**WHAT THE TASK REQUIRES**:
In the xwayland window-positioning patch message, why does the approach show a weakness of Weston's WM-as-client architecture?

(EXCERPTED PASSAGE)

[PATCH weston 17/17] xwayland: Fix window positioning

Tiago Vignatti tiago.vignatti at linux.intel.com
Mon Dec 3 09:19:28 PST 2012


On 11/30/2012 10:01 PM, Bill Spitzak wrote:
> Tiago Vignatti wrote:
>
>> The approach used here shows a weakness of the Weston WM-as-client
>> architecture: one cannot guarantee that the X11 stream needed to create
>> windows with its right position will happen before Weston maps the
>> surface,
>> via Wayland. IOW we'd like always ConfigureNotify with the coordinates
>> coming
>> and only then Wayland compositor could map the surface:
>>
>>     1. xwm: gets XCB_CREATE_NOTIFY (via X11)
>>     2. xwm: gets XCB_CONFIGURE_NOTIFY (via X11)
>>     3. weston: gets correct position (wm_get_window, via Wayland)
>>     4. weston: maps the surface (xserver_get_window_surface, via X11)
>>
>> but it was happening:
>>
>>     1. xwm: gets XCB_CREATE_NOTIFY (via X11)
>>     2. weston: maps w/ wrong position (xserver_get_window_surface, via
>> X11)

(End EXCERPTED PASSAGE)
(DATA EXCERPTS)

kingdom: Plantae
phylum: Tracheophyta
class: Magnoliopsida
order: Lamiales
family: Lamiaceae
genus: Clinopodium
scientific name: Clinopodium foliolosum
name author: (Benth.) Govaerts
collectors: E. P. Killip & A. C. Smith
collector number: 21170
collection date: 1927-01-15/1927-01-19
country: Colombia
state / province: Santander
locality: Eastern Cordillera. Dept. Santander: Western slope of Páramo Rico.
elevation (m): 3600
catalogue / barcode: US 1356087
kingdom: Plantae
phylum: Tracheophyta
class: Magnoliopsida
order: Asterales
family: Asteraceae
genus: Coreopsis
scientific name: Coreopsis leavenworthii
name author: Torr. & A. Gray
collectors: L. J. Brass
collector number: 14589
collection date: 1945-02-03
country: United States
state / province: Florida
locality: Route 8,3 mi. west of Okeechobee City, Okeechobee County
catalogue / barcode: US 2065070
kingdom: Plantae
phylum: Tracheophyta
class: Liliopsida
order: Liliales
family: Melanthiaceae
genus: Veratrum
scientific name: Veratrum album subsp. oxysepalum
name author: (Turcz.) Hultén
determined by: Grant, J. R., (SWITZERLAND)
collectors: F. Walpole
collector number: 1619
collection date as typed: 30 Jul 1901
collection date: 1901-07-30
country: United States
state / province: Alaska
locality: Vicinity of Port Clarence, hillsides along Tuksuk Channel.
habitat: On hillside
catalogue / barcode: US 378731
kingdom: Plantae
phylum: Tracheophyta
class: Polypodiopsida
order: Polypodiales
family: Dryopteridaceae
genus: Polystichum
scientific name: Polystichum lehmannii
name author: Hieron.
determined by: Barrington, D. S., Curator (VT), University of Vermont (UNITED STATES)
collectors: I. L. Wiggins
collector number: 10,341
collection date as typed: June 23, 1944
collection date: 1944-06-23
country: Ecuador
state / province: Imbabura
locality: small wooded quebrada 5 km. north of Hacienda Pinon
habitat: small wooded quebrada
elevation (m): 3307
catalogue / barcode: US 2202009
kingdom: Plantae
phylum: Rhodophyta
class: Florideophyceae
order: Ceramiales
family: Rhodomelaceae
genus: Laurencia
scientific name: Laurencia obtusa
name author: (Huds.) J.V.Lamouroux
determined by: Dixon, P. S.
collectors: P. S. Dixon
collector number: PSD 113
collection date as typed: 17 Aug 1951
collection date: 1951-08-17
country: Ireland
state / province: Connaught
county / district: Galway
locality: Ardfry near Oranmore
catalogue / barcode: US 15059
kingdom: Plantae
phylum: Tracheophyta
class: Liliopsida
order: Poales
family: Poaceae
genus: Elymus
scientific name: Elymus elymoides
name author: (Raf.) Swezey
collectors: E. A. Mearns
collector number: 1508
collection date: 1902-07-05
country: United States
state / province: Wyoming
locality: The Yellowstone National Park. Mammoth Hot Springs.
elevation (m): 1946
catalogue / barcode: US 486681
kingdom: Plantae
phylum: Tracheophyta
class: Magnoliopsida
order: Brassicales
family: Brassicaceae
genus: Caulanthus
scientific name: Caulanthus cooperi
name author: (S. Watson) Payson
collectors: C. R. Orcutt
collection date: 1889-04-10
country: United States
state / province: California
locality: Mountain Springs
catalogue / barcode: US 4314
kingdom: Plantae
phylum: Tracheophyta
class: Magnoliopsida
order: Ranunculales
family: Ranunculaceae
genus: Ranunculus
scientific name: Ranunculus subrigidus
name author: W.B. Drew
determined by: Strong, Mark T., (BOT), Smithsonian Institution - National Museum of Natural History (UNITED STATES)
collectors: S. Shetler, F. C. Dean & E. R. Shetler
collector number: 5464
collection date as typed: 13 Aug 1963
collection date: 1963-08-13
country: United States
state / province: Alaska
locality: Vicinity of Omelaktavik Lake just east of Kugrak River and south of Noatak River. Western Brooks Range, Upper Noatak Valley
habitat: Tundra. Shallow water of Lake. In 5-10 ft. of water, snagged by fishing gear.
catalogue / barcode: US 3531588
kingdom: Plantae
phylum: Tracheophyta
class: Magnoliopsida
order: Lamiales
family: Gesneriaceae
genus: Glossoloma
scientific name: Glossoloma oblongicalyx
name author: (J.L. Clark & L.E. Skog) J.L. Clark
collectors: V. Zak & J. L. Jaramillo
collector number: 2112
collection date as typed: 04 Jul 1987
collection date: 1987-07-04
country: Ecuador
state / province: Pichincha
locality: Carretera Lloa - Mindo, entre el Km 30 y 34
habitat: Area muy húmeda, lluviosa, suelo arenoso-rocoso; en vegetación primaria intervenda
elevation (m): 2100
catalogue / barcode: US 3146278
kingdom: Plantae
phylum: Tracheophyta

(End DATA EXCERPTS)

**FINISHED EXERCISE**:
One cannot guarantee that the X11 stream needed to create windows with their right position will arrive before Weston maps the surface. The goal is to always get ConfigureNotify with the coordinates before the compositor maps the surface. Instead, after XCB_CREATE_NOTIFY, Weston was mapping the surface with the wrong position.